A section of the keelson of the ship Griffon, courtesy of Great Lakes Exploration, led by former Dayton resident Steve Libert.
At the time, France’s chief underwater archeologist, Michel L’Hour, told Libert he believed the main hull of the ship might lay within four miles of the bowsprit. “He based this on his many years of experience conducting archeology on vessels that were 400 to 800 years old,” the former Dayton resident said.
“The French believe we found a (bowsprit) and still think the ship is within 100 (feet) of that location,” Libert’s company wrote on Facebook back in 2013. “We continue the search!”
And in fact: More debris was indeed found less than four miles from the bowsprit. Searching shallow waters in the area led to nearby telltale clues.
“In 2018, our findings confirmed that,” recalled Libert, adding: “It was quite a large debris field.”
Another image of part of the once-lost ship Le Griffon. Contributed
‘The ship right there is the proof of it’
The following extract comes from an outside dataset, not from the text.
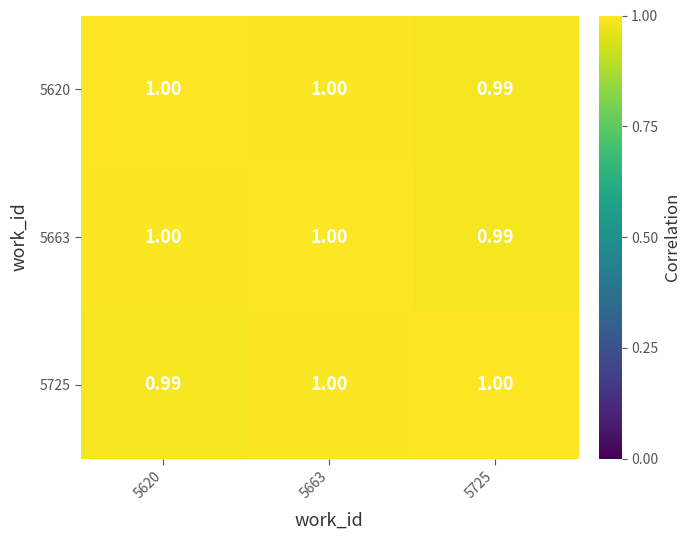

Is the value of 5725 at 5620 greater than the value of 5620 at 5620?

No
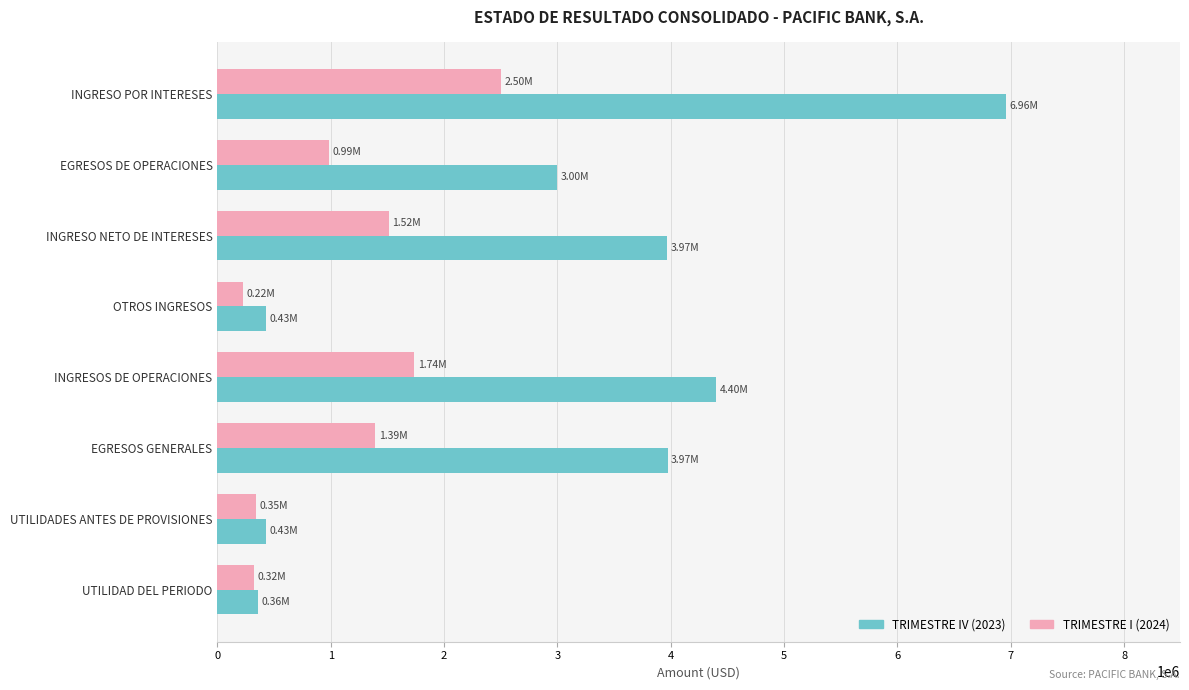

Which series changed the most between INGRESO NETO DE INTERESES and UTILIDADES ANTES DE PROVISIONES?

TRIMESTRE IV (2023)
While Libert is confident that the ship he found is the Griffon, there is no academic and scientific consensus. Ken Vrana, an archeologist who retired from Michigan Technological University, told a radio station in Detroit last month there is no way to tell from photos whether the ship is the Griffon or not. (Messages seeking comment were sent to Vrana.)
Libert acknowledges the uncertainty, but he sees the issue differently. He believes the ship’s location matches “about eight different clues,” testimony from historical documents, carbon dating of the wood and maps.
“The ship right there is the proof of it, the construction of it,” he maintains, adding that its construction dovetails with late 17th century Dutch and French ship-building techniques.
“The dates are consistent,” he adds. “There was no other vessel on the Great Lakes at that time.”
The state of Michigan holds that it owns what is found on the lake’s bottom, he said. And the state has not allowed further exploration of the debris field. Libert is pushing for new academic and archaeological work, hoping his book will help inspire that.
A bit of history: The Griffon was built in 1679 and launched that year, believed to be the largest ship on the Great Lakes. It’s not clear what led to the ship’s sinking more than 340 years ago.
From the web site of Libert’s company: “There were plenty of theories of what happened to the flagship. One is that (Native Americans) captured the crew, burned the ship and took the furs. There is however little evidence for this. La Salle himself came to believe that his pilot Luc and crew had mutinied, stolen the furs and scuttled the ship.
“Perhaps the most common assumption is that the ship was lost during a storm that usually frequents the Great Lakes during this time of the year,” the company also said.
“It wasn’t an easy thing; it was quite difficult,” Libert said of finding the ship. “Sometimes I didn’t even know what I was looking for until I saw it.”